Боль не так сильно докучала мне. Просто не спалось, да и все. С удовольствием не спалось. А в голове было пусто-пусто. Как человек, никогда не страдавший бессонницей и, напротив, засыпающий где ни попадя (например, в президиуме или в театре), я слегка удивлялся этому состоянию ночного бодрствования, но, как ни странно, оно мне казалось приятным и легким. На душе было очень легко, ничто не свербело там. Я понял, что не сплю оттого, что всем своим нутром вкушаю давно забытую с детства душевную благость.
— Странная она, жизнь! — думал я, лежа в палатке и ощущая в груди ком от излишне большого количества выкуренных сигарет. — Дети все рождаются романтичными, мечтательными и чистыми, все до одного. И все до одного живут в состоянии прекрасной душевной благости. А потом, постепенно, благость уходит навсегда, заменяясь то ли победным гоготанием в душе, то ли тревожными нотками вперемежку с заботливым квохтанием.
Люди начинают забывать, что такое душевная благость. А потом о ней даже и не вспоминают. Забывают напрочь… вместе с детством. Забывают оттого, что на чистую детскую душу, способную жить в состоянии прекрасной благости, начинает что-то действовать, действовать помимо родителей, да действовать столь сильно, что вскоре у детей из глаз исчезает удивительный по силе своей притягательности восторг жизнью. А как важно хоть иногда видеть восторг жизнью! Почему он исчезает? Что же действует на детей? А действуют наши мысли, мысли нас — взрослых, и… наши тусклые, уставшие от жизни в мире черных мыслей глаза, из которых навсегда ушло выражение восторга тем, что мы имеем честь жить на свете.

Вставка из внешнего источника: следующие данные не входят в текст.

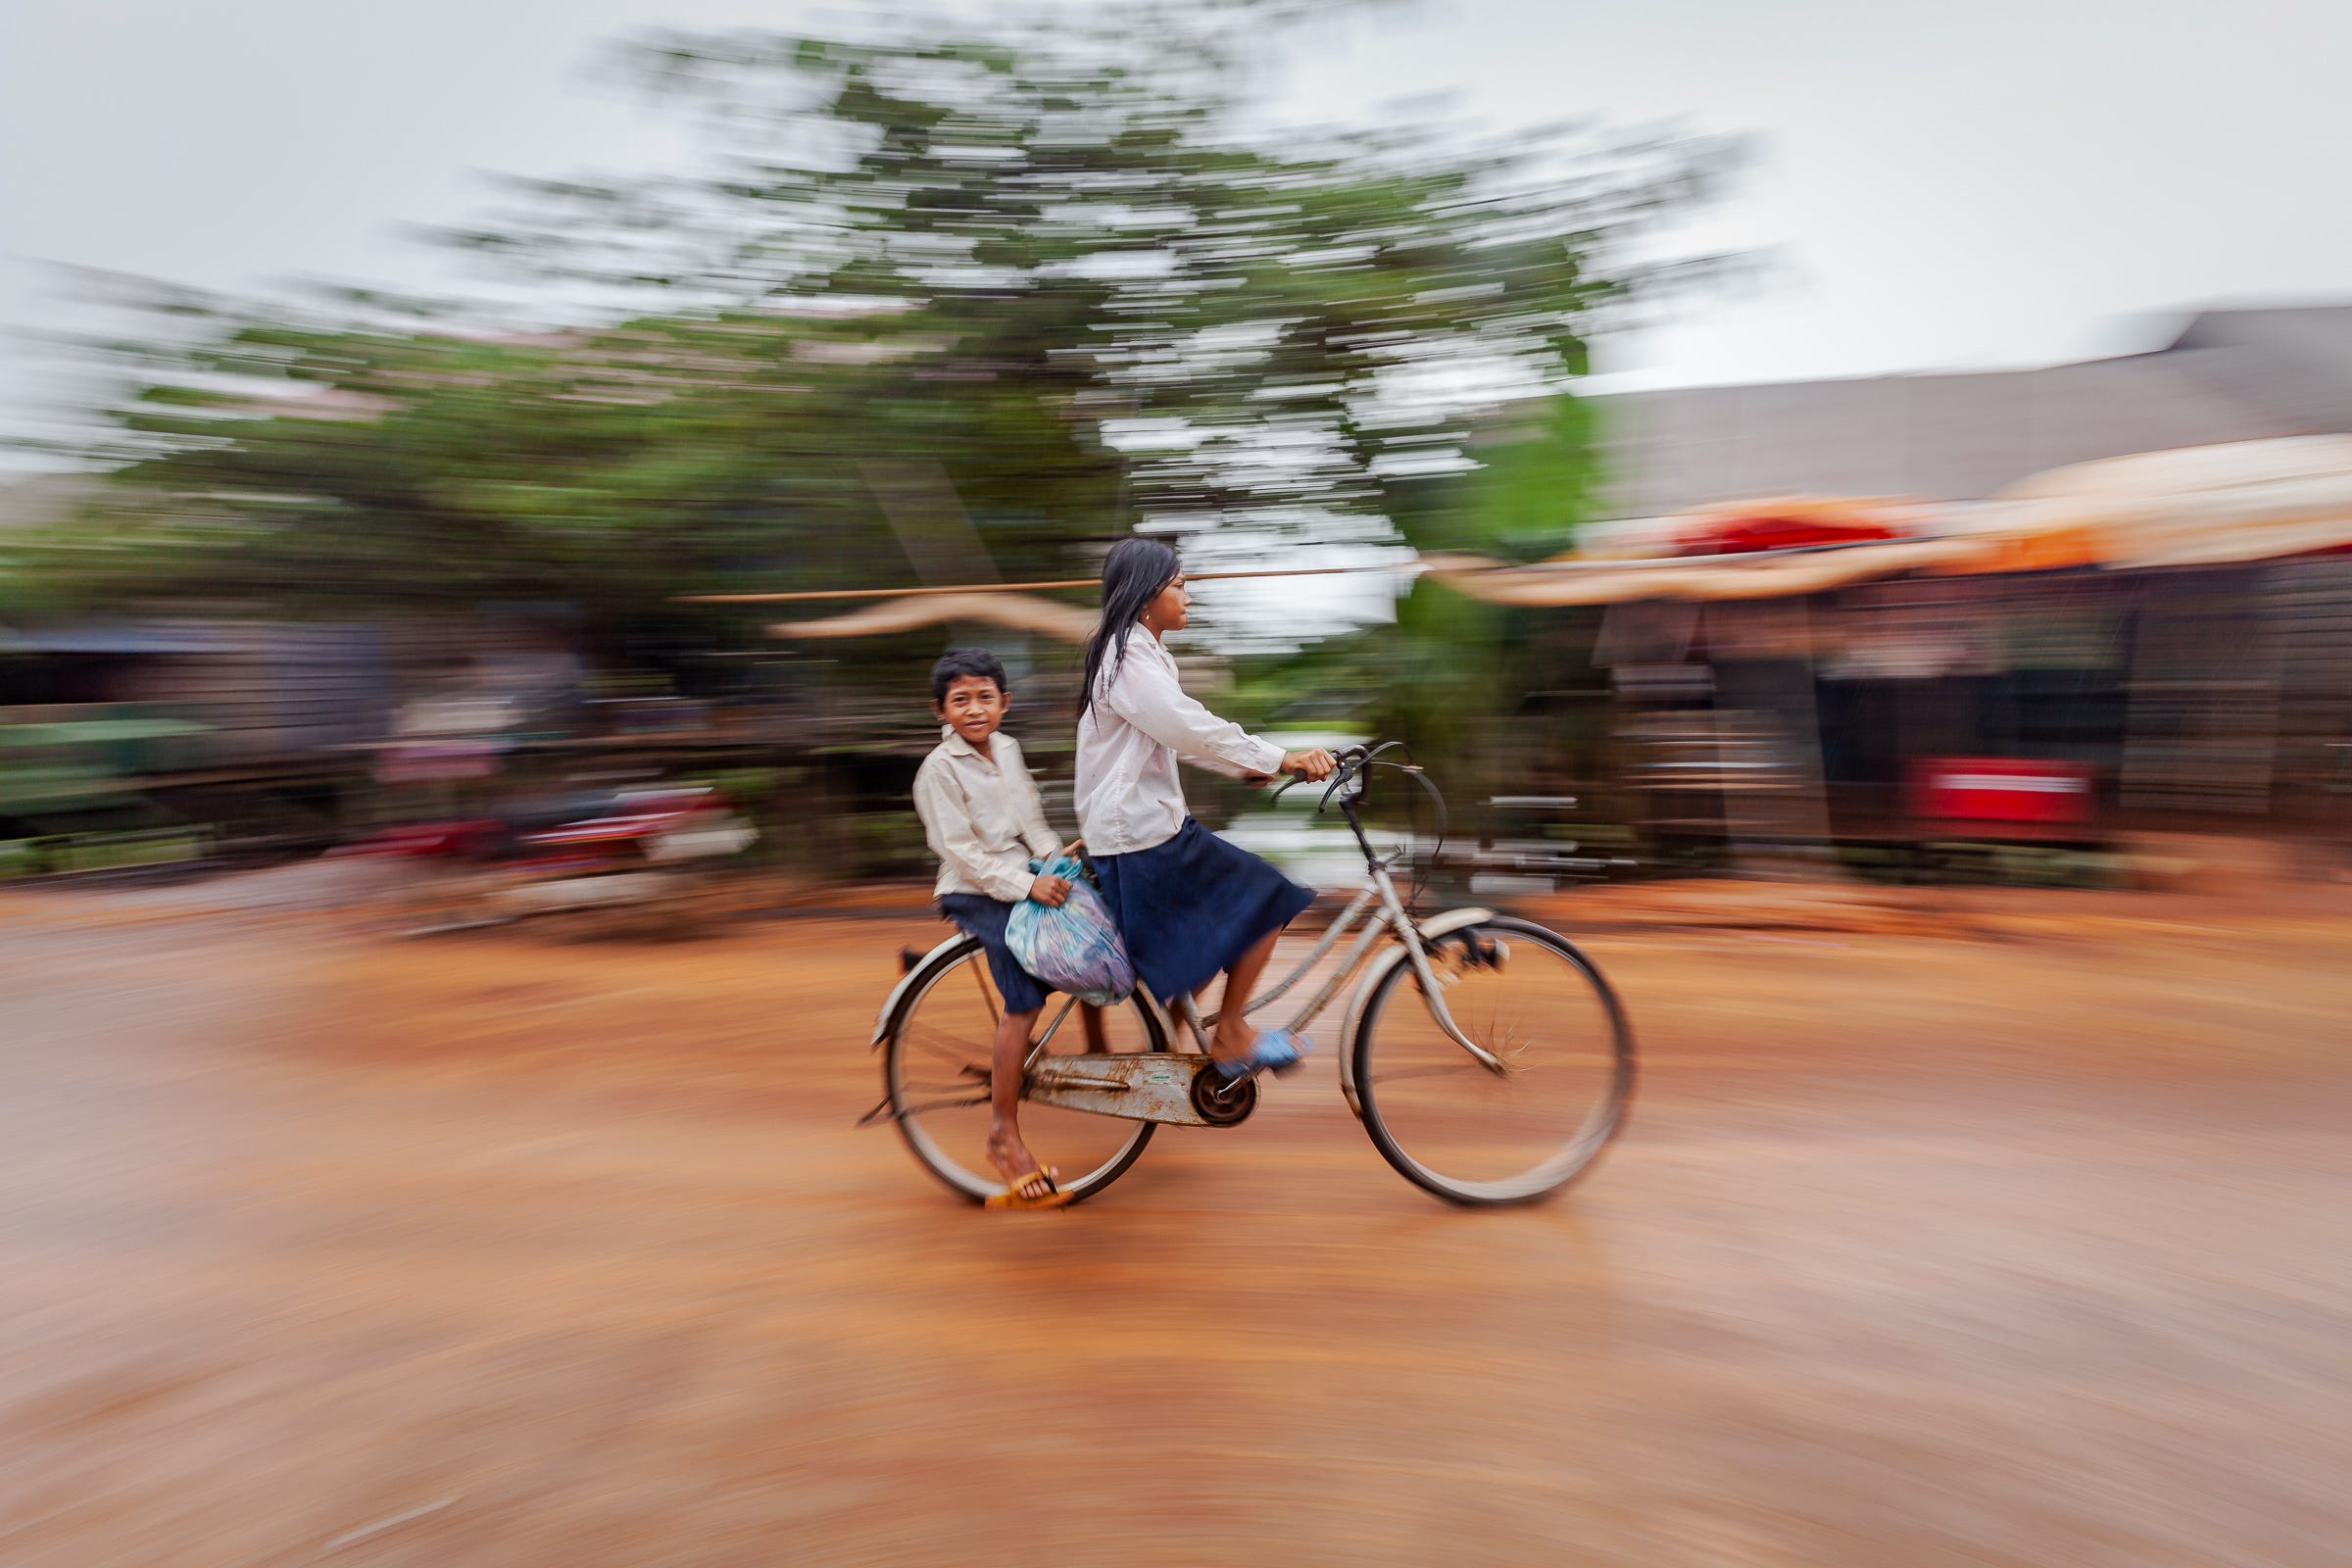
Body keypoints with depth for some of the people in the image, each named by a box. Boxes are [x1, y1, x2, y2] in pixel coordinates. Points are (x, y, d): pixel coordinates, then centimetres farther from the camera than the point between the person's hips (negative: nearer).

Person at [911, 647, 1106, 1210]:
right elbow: (959, 850, -18)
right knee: (1024, 1000, -18)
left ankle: (1095, 1053, 17)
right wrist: (1027, 885, -24)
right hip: (976, 893, -7)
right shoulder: (940, 768, -12)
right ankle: (1004, 1136, -9)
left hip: (1027, 879, 8)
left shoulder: (1007, 749, 10)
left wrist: (1058, 858, -3)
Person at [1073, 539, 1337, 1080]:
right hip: (1139, 834, -10)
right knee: (1265, 900, -5)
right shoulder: (1130, 658, -17)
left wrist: (1248, 767, 11)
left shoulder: (1141, 653, 17)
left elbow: (1182, 735, 20)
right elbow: (1190, 728, -25)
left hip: (1147, 822, 10)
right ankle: (1230, 1036, 5)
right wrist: (1280, 758, -21)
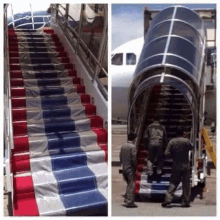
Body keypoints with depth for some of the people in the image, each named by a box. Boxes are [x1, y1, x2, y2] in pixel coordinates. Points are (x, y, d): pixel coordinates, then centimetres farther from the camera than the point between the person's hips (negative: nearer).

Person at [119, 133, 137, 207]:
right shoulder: (133, 147, -13)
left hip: (124, 168, 7)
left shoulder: (123, 146, 6)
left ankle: (126, 199, 21)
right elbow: (134, 159, -16)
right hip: (130, 168, -7)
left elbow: (120, 157, 10)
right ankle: (130, 202, -1)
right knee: (131, 185, -1)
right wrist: (135, 168, -5)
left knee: (128, 184, 20)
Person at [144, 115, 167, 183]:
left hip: (151, 144, 0)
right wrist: (164, 147, 15)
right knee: (160, 160, 9)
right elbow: (165, 138, 8)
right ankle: (159, 173, 4)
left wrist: (146, 145, 11)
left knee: (150, 160, 3)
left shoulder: (149, 127, 7)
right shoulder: (162, 127, 9)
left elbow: (145, 137, 3)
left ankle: (150, 174, -4)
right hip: (159, 145, 0)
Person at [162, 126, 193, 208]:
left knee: (173, 183, 8)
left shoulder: (172, 141, -5)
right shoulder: (186, 141, -9)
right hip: (185, 166, -2)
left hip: (176, 166, 2)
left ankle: (168, 200, -1)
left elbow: (167, 153, -9)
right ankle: (185, 202, 7)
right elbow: (191, 148, 10)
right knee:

Состояние душевной благости захватило меня. Я потрогал свой спальник, он был уютным и теплым. Я потрогал лежащего рядом и храпящего Селиверстова — он показался мне хорошим и родным. Я надел, чтобы снова выйти покурить, свои остроносые татарские галоши — они были мягкими и удобными.
А под утро ребята по очереди начали выходить из палатки, чтобы справить нужду. Я с умилением смотрел на их сосредоточенные спины и слушал журчащие звуки. Возвращаясь в палатку, все они говорили одно и то же:
— Ох, хорошо-то как стало! Всю ночь терпел! Что, шеф, ты уже?
А потом они залазили в палатку, чтобы под утро взять такие нотки, которые не посрамили бы здесь, на Тибете, великую Россию. Через эту какофонию звуков пробивалось журчание ручейка.
Утром я опять ничего не кушал. Но состояние было хорошим, хотя я и чувствовал сильную-сильную усталость, очень сильную усталость. Но это была приятная усталость, усталость без душевного угнетения. Я ощущал, что мое бренное тело так протряслось сжатым временем Долины Смерти, что оно все гудело, но гудело приятно. Даже боль в области желудка казалась приятной.
Я, пока все собирались, подошел к ручейку и опустил в него руки. Холодная вода ласкала пальцы. В ней, воде, чувствовалась жизнь.
— Вода! — с умилением проговорил я.
Гряда пирамид
А потом мы пошли вперед. От нагрузки у меня стало темнеть в глазах, но я заставлял себя идти. Вскоре я втянулся и стал внимательно смотреть по сторонам.
— О! — воскликнул я через некоторое время.
Передо мной открылась прекрасная гряда пирамид.
— О! — еще раз повторил я.
— О! — добавил шедший за мной Равиль.
— Что разокались-то? — послышался голос Рафаэля Юсупова.
— Да вот, не видишь, что ли?! — Равиль показал рукой на гряду пирамид.
— Да вообще-то. В этом случае не приходится сомневаться в искусственном происхождении данных пирамидальных конструкций.